ICTU heeft jarenlange ervaring met het realiseren van software en past de opgedane ervaring toe bij de ontwikkeling van nieuwe software. Die ervaring is vastgelegd in een werkwijze, deze “ICTU Kwaliteitsaanpak Softwareontwikkeling”, die telkens wordt aangepast en aangevuld op basis van de praktijk.
ICTU is ervan overtuigd dat het bouwen van duurzame software, die goed aansluit bij de behoeften van gebruikers en andere belanghebbenden, bijdraagt aan betere informatiesystemen en een betere dienstverlening door de overheid. Dienstverlening die betrouwbaar moet zijn voor burgers, bedrijven en ambtenaren. Om samen met opdrachtgevende organisaties passende oplossingen te realiseren ontwikkelt ICTU daarom software volgens een agile proces. En om de duurzaamheid en betrouwbaarheid te bevorderen besteedt ICTU standaard aandacht aan beveiliging, privacy, performance, gebruikskwaliteit en toegankelijkheid. De Kwaliteitsaanpak dient daarvoor als leidraad, maar de aanpak voorziet ook in mogelijkheden om het project en het eindproduct aan te passen aan de specifieke situatie.
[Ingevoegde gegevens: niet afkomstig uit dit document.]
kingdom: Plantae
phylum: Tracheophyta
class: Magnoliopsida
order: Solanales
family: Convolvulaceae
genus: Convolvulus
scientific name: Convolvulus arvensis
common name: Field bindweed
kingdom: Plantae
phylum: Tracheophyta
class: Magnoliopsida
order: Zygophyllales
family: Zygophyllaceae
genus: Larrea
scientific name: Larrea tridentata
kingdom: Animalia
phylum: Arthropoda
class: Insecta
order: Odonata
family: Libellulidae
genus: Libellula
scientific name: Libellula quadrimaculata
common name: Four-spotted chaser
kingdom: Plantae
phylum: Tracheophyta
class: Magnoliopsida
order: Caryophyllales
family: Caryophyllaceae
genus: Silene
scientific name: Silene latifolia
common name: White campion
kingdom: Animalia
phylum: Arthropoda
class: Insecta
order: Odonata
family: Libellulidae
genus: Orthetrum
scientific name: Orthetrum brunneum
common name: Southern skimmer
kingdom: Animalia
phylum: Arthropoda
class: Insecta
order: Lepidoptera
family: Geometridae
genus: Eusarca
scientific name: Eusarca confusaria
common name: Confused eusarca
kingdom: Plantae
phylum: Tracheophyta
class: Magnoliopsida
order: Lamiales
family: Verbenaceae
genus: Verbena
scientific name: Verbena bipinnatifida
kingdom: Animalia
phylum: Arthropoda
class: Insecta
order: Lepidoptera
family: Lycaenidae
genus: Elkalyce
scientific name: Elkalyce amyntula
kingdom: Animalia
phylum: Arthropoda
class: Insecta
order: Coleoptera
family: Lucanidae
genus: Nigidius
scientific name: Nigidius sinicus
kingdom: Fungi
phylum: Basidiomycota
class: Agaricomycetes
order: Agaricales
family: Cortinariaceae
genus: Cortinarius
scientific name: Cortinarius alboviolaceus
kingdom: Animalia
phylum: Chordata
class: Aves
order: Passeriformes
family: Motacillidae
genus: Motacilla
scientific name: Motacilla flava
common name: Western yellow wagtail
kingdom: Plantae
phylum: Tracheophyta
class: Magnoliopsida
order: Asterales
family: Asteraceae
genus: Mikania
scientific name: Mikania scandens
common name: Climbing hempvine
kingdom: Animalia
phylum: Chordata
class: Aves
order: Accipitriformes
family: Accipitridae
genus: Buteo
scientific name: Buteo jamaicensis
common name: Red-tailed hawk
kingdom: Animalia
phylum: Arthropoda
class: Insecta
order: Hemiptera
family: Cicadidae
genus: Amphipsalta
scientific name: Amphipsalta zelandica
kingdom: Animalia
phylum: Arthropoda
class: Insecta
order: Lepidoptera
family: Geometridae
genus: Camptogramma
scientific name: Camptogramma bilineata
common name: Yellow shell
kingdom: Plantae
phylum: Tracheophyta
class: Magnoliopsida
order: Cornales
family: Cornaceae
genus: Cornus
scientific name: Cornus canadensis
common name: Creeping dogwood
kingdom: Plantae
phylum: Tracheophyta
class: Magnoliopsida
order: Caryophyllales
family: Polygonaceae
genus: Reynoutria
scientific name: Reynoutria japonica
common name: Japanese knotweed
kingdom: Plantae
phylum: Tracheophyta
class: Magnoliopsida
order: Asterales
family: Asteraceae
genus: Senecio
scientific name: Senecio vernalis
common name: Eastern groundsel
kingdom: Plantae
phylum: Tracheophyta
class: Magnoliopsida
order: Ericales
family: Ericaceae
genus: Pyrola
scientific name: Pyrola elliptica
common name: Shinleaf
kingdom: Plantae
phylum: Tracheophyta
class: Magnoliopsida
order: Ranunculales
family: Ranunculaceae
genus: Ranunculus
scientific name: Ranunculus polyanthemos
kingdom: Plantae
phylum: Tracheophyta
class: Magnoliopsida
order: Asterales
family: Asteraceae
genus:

Om projecten, die software realiseren volgens de Kwaliteitsaanpak, efficiënt en effectief te ondersteunen, heeft ICTU twee gespecialiseerde afdelingen in het leven geroepen. Deze afdelingen staan projecten bij door middel van kennis, menskracht en technische hulpmiddelen. Zo profiteren projecten van schaalgrootte en hergebruik van inzichten.
Met behulp van de ICTU Kwaliteitsaanpak Softwareontwikkeling heeft ICTU samen met andere overheden inmiddels enige tientallen projecten succesvol uitgevoerd. ICTU wil deze aanpak graag aanvullen met de ervaringen en geleerde lessen van andere organisaties en deze overdraagbaar maken en breder uitdragen. Om die reden stelt ICTU deze Kwaliteitsaanpak aan iedereen beschikbaar via https://www.ictu.nl/kwaliteitsaanpak en heeft zij, samen met normalisatie-instituut NEN en partijen uit overheid en markt, een praktijkrichtlijn “Risicobeheersing bij ontwikkeling en onderhoud van maatwerksoftware” [NEN NPR 5326:2019] gepubliceerd, die mede is gebaseerd op de ICTU Kwaliteitsaanpak Softwareontwikkeling.
Doelstellingen
De ICTU Kwaliteitsaanpak Softwareontwikkeling heeft drie doelstellingen:
- Opdrachtgevende organisaties helpen bekende risico's bij softwareontwikkeling, zoals technische schuld, vertraging en defecten, zo veel mogelijk te voorkomen.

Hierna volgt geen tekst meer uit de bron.